Ceramica Del Conca, an Italian tile manufacturer that has promised to bring 178 jobs to the county, plans to open a 320,000-square-foot plant on a 30-acre site at Sugarlimb Industrial Park. Other than assurances from the EDA and representatives from Del Conca, county and city of Loudon officials are unclear on the level of air emissions that may emanate from the facility.
Guider, who described the industrial recruitment process as "clandestine and secretive," called for more cooperation between the task force and county officials in vetting future industry.
"There's a lot of information given to our legislative bodies regarding the economic impact of industrial recruits and little to no information, other than the fact that the industry says they're clean, given to legislative bodies so that there can be some discussion prior to final decisions being made on bringing those recruits into our community," Guider said.
He said the Tennessee Department of Environment and Conservation does not take into account cumulative risks associated with air pollution. If multiple plants open shop at the same location, they are only considered and approved by their individual air emission levels, he explained.
"There appears to me to be a general misconception in the legislative bodies, and this was what was told to me at Loudon City Council, that if TDEC approves an industry that it must be safe and it must be healthy and it must be A-OK for our citizens and oftentimes that is very, very, very untrue," Guider said.

_RECORD SET_:
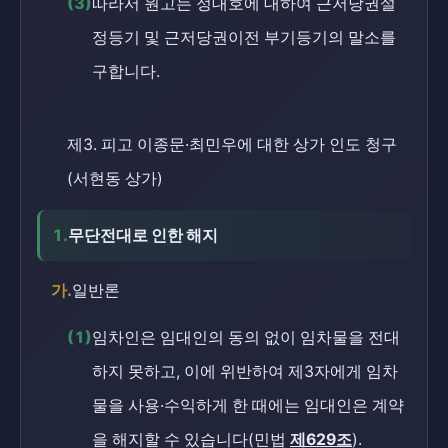
(3)
따라서 원고는 정대호에 대하여 근저당권설
정등기 및 근저당권이전 부기등기의 말소를
구합니다.
제3. 피고 이종문·최민우에 대한 상가 인도 청구
(서현동 상가)
1.
무단전대로 인한 해지
가.
일반론
(1)
임차인은 임대인의 동의 없이 임차물을 전대
하지 못하고, 이에 위반하여 제3자에게 임차
물을 사용·수익하게 한 때에는 임대인은 계약
을 해지할 수 있습니다(민법
제629조
).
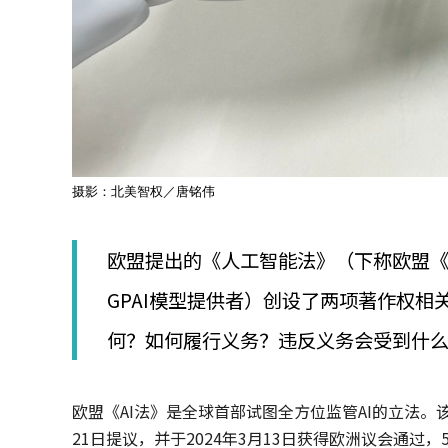
摄影：北美智权／唐铭伟
欧盟提出的《人工智能法》（下称欧盟《
GPAI模型提供者）创设了两项著作权相关
何？如何履行义务？违反义务会受到什
欧盟《AI法》是全球首部试图全方位监管AI的立法。该法由欧盟
21日提议，并于2024年3月13日获得欧洲议会通过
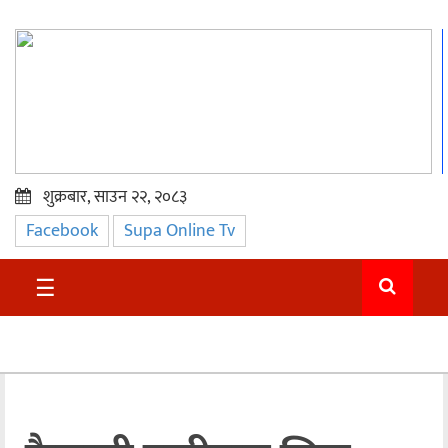
शुक्रबार, साउन २२, २०८३
Facebook
Supa Online Tv
प्रमुख
समाचार
☰
सुदुर
राजनीति
समाचार
अन्तराष्ट्रिय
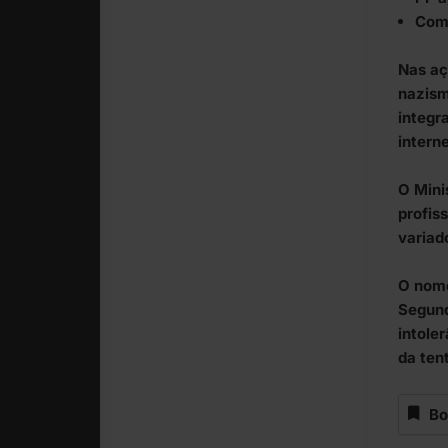
Coma
Nas aç
nazism
integr
intern
O Mini
profis
variad
O nome
Segund
intole
da ten
Bo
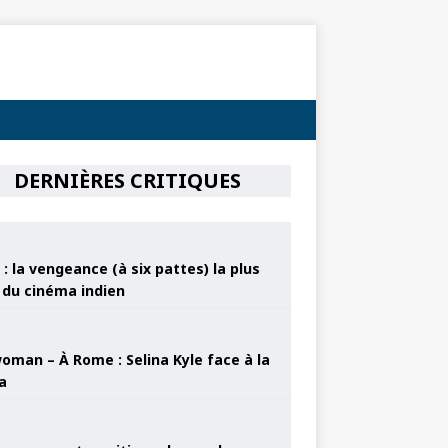
DERNIÈRES CRITIQUES
: la vengeance (à six pattes) la plus
e du cinéma indien
oman – À Rome : Selina Kyle face à la
a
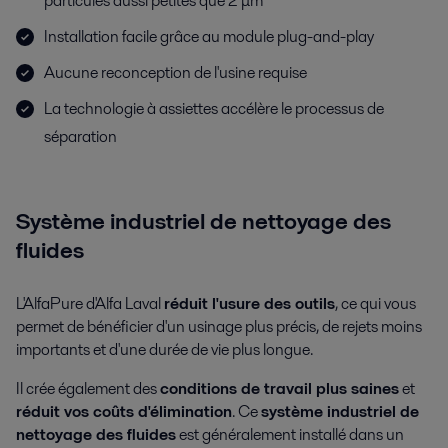
particules aussi petites que 2 μm
Installation facile grâce au module plug-and-play
Aucune reconception de l'usine requise
La technologie à assiettes accélère le processus de
séparation
Système industriel de nettoyage des
fluides
L'AlfaPure d'Alfa Laval
réduit l'usure des outils
, ce qui vous
permet de bénéficier d'un usinage plus précis, de rejets moins
importants et d'une durée de vie plus longue.
Il crée également des
conditions de travail plus saines
et
réduit vos coûts d'élimination
. Ce
système industriel de
nettoyage des fluides
est généralement installé dans un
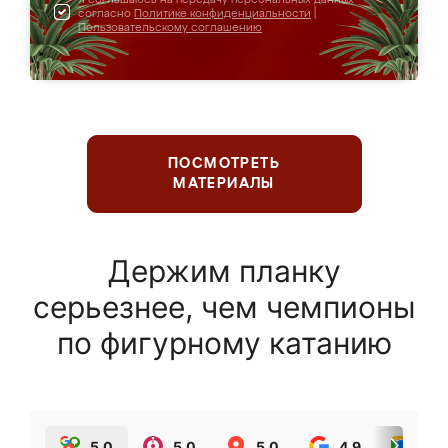
согласно
Политике конфиденциальности
|
Пользовательскому соглашению
ПОСМОТРЕТЬ
МАТЕРИАЛЫ
Держим планку
серьезнее, чем чемпионы
по фигурному катанию
5.0
5.0
5.0
4.9
5.0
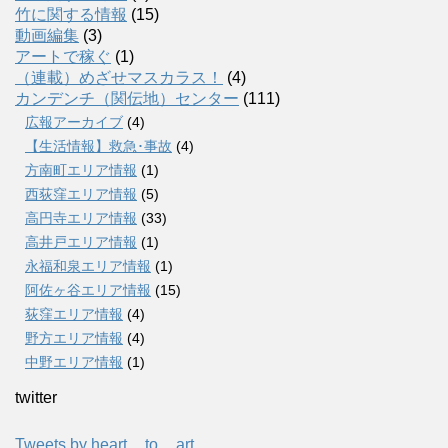
竹に関する情報
(15)
動画編集
(3)
アートで稼ぐ
(1)
（連載）めざせマスカラス！
(4)
カンデンチ（関伝地）センター
(111)
広報アーカイブ
(4)
【生活情報】救急･事故
(4)
方南町エリア情報
(1)
西荻窪エリア情報
(5)
高円寺エリア情報
(33)
高井戸エリア情報
(1)
永福和泉エリア情報
(1)
阿佐ヶ谷エリア情報
(15)
荻窪エリア情報
(4)
野方エリア情報
(4)
中野エリア情報
(1)
twitter
Tweets by heart__to__art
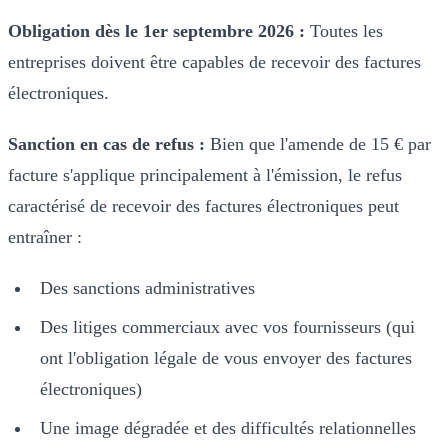
Obligation dès le 1er septembre 2026 :
Toutes les
entreprises doivent être capables de recevoir des factures
électroniques.
Sanction en cas de refus :
Bien que l'amende de 15 € par
facture s'applique principalement à l'émission, le refus
caractérisé de recevoir des factures électroniques peut
entraîner :
Des sanctions administratives
Des litiges commerciaux avec vos fournisseurs (qui
ont l'obligation légale de vous envoyer des factures
électroniques)
Une image dégradée et des difficultés relationnelles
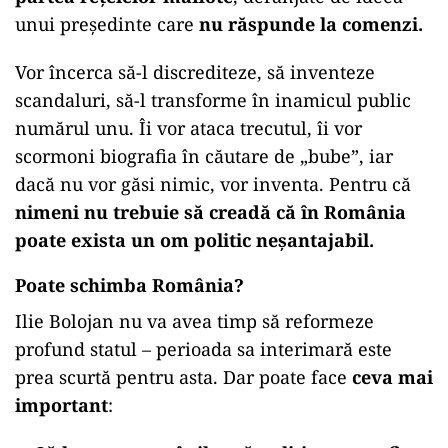
unui președinte care
nu răspunde la comenzi.
Vor încerca să-l discrediteze, să inventeze
scandaluri, să-l transforme în inamicul public
numărul unu. Îi vor ataca trecutul, îi vor
scormoni biografia în căutare de „bube”, iar
dacă nu vor găsi nimic, vor inventa. Pentru că
nimeni nu trebuie să creadă că în România
poate exista un om politic neșantajabil.
Poate schimba România?
Ilie Bolojan nu va avea timp să reformeze
profund statul – perioada sa interimară este
prea scurtă pentru asta. Dar poate face
ceva mai
important
:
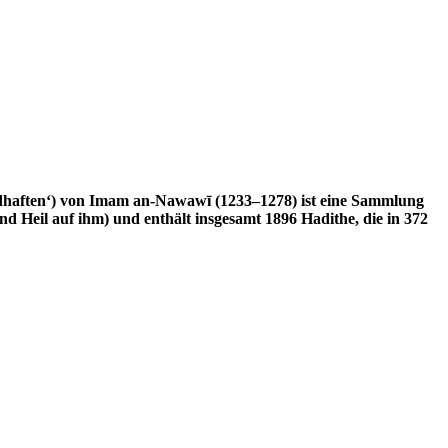
Heil auf ihm) und enthält insgesamt 1896 Hadithe, die in 372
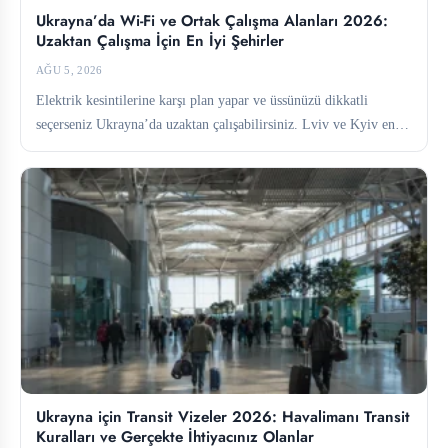
Ukrayna’da Wi-Fi ve Ortak Çalışma Alanları 2026:
Uzaktan Çalışma İçin En İyi Şehirler
AĞU 5, 2026
Elektrik kesintilerine karşı plan yapar ve üssünüzü dikkatli
seçerseniz Ukrayna’da uzaktan çalışabilirsiniz. Lviv ve Kyiv en
güçlü ortak...
Ukrayna için Transit Vizeler 2026: Havalimanı Transit
Kuralları ve Gerçekte İhtiyacınız Olanlar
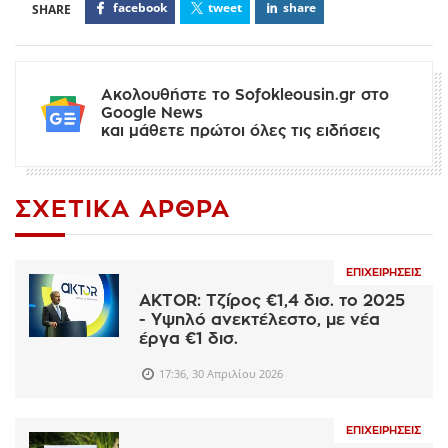
facebook
tweet
share
Ακολουθήστε το Sofokleousin.gr στο
Google News
και μάθετε πρώτοι όλες τις ειδήσεις
ΣΧΕΤΙΚΆ ΆΡΘΡΑ
ΕΠΙΧΕΙΡΉΣΕΙΣ
AKTOR: Τζίρος €1,4 δισ. το 2025
- Υψηλό ανεκτέλεστο, με νέα
έργα €1 δισ.
17:36, 30 Απριλίου 2026
ΕΠΙΧΕΙΡΉΣΕΙΣ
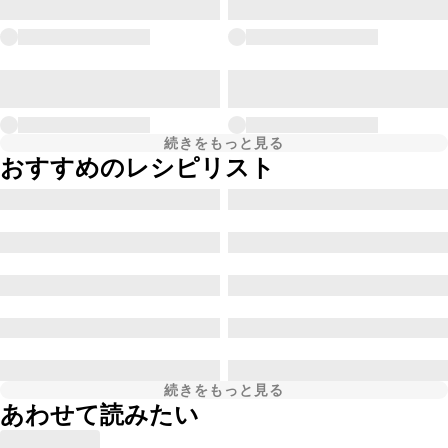
続きをもっと見る
おすすめのレシピリスト
続きをもっと見る
あわせて読みたい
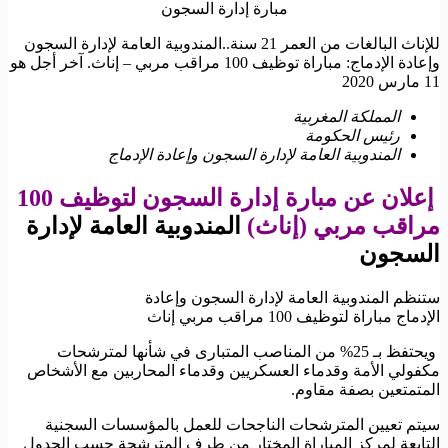
مبارة إدارة السجون
للإناث البالغات من العمر 21 سنة..المندوبية العامة لإدارة السجون
وإعادة الإدماج: مباراة توظيف 100 مراقب مربي – إناث. آخر أجل هو
11 مارس 2020
المملكة المغربية
رئيس الحكومة
المندوبية العامة لإدارة السجون وإعادة الإدماج
إعلان عن مبارة إدارة السجون لتوظيف 100
مراقب مربي (إناث)
المندوبية العامة لإدارة
السجون
ستنظم المندوبية العامة لإدارة السجون وإعادة
الإدماج مباراة لتوظيف 100 مراقب مربي إناث
ويحتفظ بـ 25% من المناصب المتبارى في شأنها لمترشحات
مكفولي الأمة وقدماء العسكريين وقدماء المحاربين مع الأشخاص
المتمتعين بصفة مقاوم.
سيتم تعيين المترشحات الناجحات للعمل بالمؤسسات السجنية
التابعة لمركز المباراة المختار من طرف المترشحة حسب الجدول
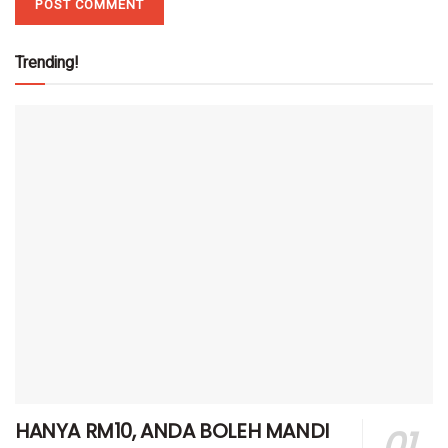
Trending!
HANYA RM10, ANDA BOLEH MANDI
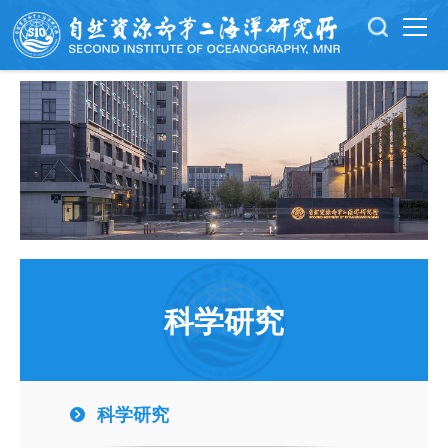
科学研究
科学研究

_GOAL OF THE EXERCISE_:
Pick up the article on the Del Conca tile plant after its last paragraph and continue it.

_RESPONSE AREA_:
He said community leaders needed to be more informed beforehand about potential environmental impacts of industries seeking to call Loudon County home.
"I've been told that if you tell anybody it might get into the community," he said. "It might nix the deal. Well, if telling your elected officials and the people who are supposed to look out for our well being and make the right decisions for us, how can those people make decisions in the dark? If telling this group and the city council group what's going on nixes the deal, then so be it in my opinion, and that industry didn't need to come here to start with."
Meers said he asked whether Del Conca would be a green industry during a joint meeting late last year between county commission and Loudon City Council.
"I think the most specific thing we were all told was that it wasn't a major source contributor," Commissioner Brian Jenkins said.
"Even a minor source contributor in an area that has significant underlying problems can be an issue is my point," Guider said. "And that cumulative effect is a big deal, and TDEC doesn't respect that cumulative effect."
Commissioner Don Miller said the Air Quality Task Force's charter states that the panel is supposed to advise local governing bodies on air emission concerns. He said the task force may have whiffed.
"It certainly became clear, at least to me, and I think to the task force, that we've kind of fallen down in this area by maybe denying neglect," Miller said.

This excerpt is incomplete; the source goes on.